12 propositions clés pour une véritable réforme de la formation professionnelle

1
Construire un véritable droit à la reconversion professionnelle
Détails

Proposition 1 : Transformer le CPF "Compte personnel de formation" en un "Capital emploi formation" (CEF), capital personnel, valorisé en euros, permettant à chaque actif de financer à la fois des actions de formation et de conseil en évolution professionnelle. (cf. le rapport Un Capital emploi formation pour tous, Bertrand Martinot et Estelle Sauvat, Institut Montaigne, janvier 2017 pour plus de précision).

Proposition 2 : Intégrer et financer des actions de conseil en évolution professionnelle, d’accompagnement et de placement dans l’emploi, et pas uniquement de prestations de formation stricto sensu à travers le plan d’investissement dans les compétences.

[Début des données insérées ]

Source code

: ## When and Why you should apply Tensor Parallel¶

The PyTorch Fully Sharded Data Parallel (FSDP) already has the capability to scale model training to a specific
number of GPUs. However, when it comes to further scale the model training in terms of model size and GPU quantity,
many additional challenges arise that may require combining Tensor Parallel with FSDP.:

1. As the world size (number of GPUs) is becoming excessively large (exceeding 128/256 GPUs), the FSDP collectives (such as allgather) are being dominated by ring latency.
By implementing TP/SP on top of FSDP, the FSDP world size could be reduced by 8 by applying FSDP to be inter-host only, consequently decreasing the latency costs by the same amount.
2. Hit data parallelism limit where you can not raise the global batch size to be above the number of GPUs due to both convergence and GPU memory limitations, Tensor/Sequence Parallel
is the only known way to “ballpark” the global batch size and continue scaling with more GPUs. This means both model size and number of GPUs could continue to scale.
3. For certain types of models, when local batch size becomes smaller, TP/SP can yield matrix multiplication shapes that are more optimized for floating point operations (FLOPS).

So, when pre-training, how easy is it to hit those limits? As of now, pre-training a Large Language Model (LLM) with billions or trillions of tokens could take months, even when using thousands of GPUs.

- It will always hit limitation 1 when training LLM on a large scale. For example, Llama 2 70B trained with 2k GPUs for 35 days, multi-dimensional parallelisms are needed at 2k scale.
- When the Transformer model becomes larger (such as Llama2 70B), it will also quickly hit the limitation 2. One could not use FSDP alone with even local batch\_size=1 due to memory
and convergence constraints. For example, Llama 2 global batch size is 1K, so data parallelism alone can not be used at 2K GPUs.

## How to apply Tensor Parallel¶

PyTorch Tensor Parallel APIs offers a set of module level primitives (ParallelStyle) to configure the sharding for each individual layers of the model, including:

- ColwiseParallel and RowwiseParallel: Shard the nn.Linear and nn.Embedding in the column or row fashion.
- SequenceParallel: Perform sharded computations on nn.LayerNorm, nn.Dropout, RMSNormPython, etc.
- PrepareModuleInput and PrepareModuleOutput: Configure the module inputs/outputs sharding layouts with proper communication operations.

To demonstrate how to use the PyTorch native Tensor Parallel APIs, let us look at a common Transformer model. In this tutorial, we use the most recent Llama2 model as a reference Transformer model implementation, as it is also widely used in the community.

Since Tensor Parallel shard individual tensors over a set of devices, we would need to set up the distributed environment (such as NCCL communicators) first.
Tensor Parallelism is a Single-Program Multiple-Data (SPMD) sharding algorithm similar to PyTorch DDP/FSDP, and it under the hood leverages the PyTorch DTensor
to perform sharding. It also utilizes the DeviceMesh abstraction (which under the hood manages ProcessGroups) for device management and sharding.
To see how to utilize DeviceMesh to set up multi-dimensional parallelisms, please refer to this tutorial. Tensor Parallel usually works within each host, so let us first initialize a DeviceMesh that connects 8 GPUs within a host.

Proposition 3 : Créer un système de soutien à la rémunération de certains salariés en période de formation mobilisant leur CEF. Ce rôle reviendrait à l’Unédic, qui deviendrait une véritable caisse de rémunération des actifs en situation de transition professionnelle.

2
Repositionner les OPCA
Détails

Proposition 4 : Clarifier le rôle des OPCA autour de deux missions essentielles : pilotage et financement des dispositifs de formation professionnelle des branches (les contributions des entreprises au titre du plan de formation, quant à elles, deviendraient facultative) ; appui et conseil aux TPE/PME librement adhérentes à l’OPCA.

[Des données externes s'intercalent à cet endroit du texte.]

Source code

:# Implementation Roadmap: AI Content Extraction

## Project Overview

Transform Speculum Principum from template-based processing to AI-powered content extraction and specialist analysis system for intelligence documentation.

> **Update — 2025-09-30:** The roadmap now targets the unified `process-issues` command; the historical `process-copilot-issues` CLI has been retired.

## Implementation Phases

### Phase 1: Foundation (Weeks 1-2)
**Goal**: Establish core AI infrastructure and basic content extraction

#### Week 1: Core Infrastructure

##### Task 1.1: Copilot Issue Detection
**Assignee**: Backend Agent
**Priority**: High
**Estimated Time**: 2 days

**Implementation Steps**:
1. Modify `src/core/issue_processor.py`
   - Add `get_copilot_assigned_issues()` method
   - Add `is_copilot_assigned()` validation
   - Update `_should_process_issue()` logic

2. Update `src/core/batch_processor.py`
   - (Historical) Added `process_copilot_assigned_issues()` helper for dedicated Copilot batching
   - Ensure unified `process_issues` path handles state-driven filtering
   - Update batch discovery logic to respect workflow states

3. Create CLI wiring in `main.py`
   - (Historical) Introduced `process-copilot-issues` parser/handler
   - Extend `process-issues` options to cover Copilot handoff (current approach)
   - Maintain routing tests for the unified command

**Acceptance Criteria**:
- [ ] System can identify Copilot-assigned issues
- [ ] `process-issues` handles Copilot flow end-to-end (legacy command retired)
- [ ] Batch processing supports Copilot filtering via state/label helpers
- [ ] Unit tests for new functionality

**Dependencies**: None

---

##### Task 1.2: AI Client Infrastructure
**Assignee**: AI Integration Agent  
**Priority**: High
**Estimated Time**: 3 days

Proposition 5 : Instaurer un système de financement redistributif en faveur des TPE et PME.

Les OPCA se verraient affecter une partie de la cotisation professionnelle des entreprises de plus de 2 000 salariés destinée à la prise en charge par l’OCPA des actions de formation réalisées par les TPE et PME dans le cadre de leur plan de formation.

Proposition 6 : Publier les conventions d’objectifs et de moyens qui lient les OPCA et l’Etat.

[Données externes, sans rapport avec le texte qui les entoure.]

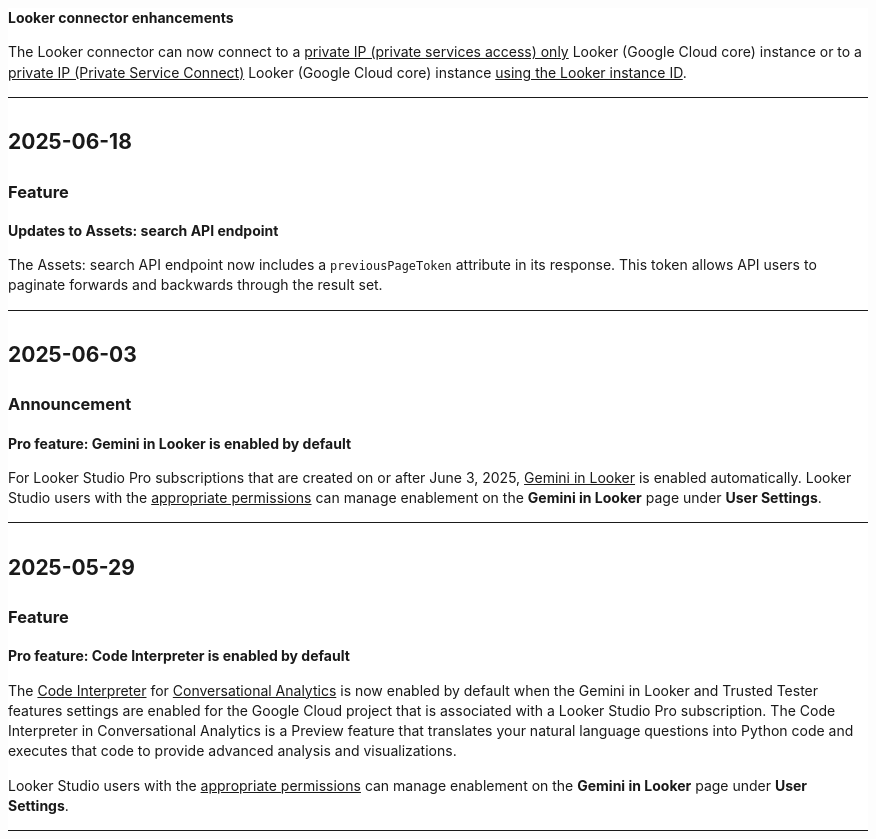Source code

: **Looker connector enhancements**

The Looker connector can now connect to a [private IP (private services access) only](https://cloud.google.com/looker/docs/looker-core-networking-options#private_ip_connections) Looker (Google Cloud core) instance or to a [private IP (Private Service Connect)](https://cloud.google.com/looker/docs/looker-core-networking-options#psc) Looker (Google Cloud core) instance [using the Looker instance ID](https://cloud.google.com/looker/docs/looker-core-connect-to-private-ip-lsp-sil).

---
## 2025-06-18

### Feature

**Updates to Assets: search API endpoint**

The Assets: search API endpoint now includes a `previousPageToken` attribute in its response. This token allows API users to paginate forwards and backwards through the result set.

---
## 2025-06-03

### Announcement

**Pro feature: Gemini in Looker is enabled by default**

For Looker Studio Pro subscriptions that are created on or after June 3, 2025, [Gemini in Looker](https://cloud.google.com/looker/docs/overview-gemini) is enabled automatically. Looker Studio users with the [appropriate permissions](https://cloud.google.com/looker/docs/studio/enable-and-disable-gemini-in-looker-for-looker-studio#before_you_begin) can manage enablement on the **Gemini in Looker** page under **User Settings**.

---
## 2025-05-29

### Feature

**Pro feature: Code Interpreter is enabled by default**

The [Code Interpreter](https://cloud.google.com/looker/docs/studio/conversational-analytics-code-interpreter) for [Conversational Analytics](https://cloud.google.com/looker/docs/studio/conversational-analytics) is now enabled by default when the Gemini in Looker and Trusted Tester features settings are enabled for the Google Cloud project that is associated with a Looker Studio Pro subscription. The Code Interpreter in Conversational Analytics is a Preview feature that translates your natural language questions into Python code and executes that code to provide advanced analysis and visualizations.

Looker Studio users with the [appropriate permissions](https://cloud.google.com/looker/docs/studio/enable-and-disable-gemini-in-looker-for-looker-studio#before_you_begin) can manage enablement on the **Gemini in Looker** page under **User Settings**.

---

La transparence des OPCA, de leur fonctionnement, et de leurs frais de gestion est une nécessité absolue. Les salariés, les entreprises et les indépendants doivent pouvoir prendre connaissance de manière précise des indicateurs d’activité et de performance des OPCA auxquels ils versent des contributions. Au-delà, des études et des évaluations indépendantes devraient pouvoir être conduites sur ces bases.

3
Renforcer les exigences de transparence et de qualité du marché
Détails

Proposition 7 : Créer un système cohérent et efficace d’accréditation des certifications par la création d’un organisme d’accréditation indépendant.

Proposition 8 : Généraliser un “TripAdvisor” de la formation sur le modèle de ce qui a été lancé en 2017 dans la région Ile-de-France.

Proposition 9 : Intégrer des critères de qualité, de transparence et d’innovation dans la commande publique de formation.

Proposition 10 : Introduire ces critères de qualité des achats publics de formation dans les critères d’attribution des fonds du PIC (Programme d'Investissement dans les Compétences).

4
Piloter et évaluer le système
Détails

Proposition 11 : Faire de l'Open data une solution à l’évaluation de la performance du système.

Proposition 12 : Créer une agence nationale de la formation professionnelle initiale et continue, sur le modèle du BiBB allemand.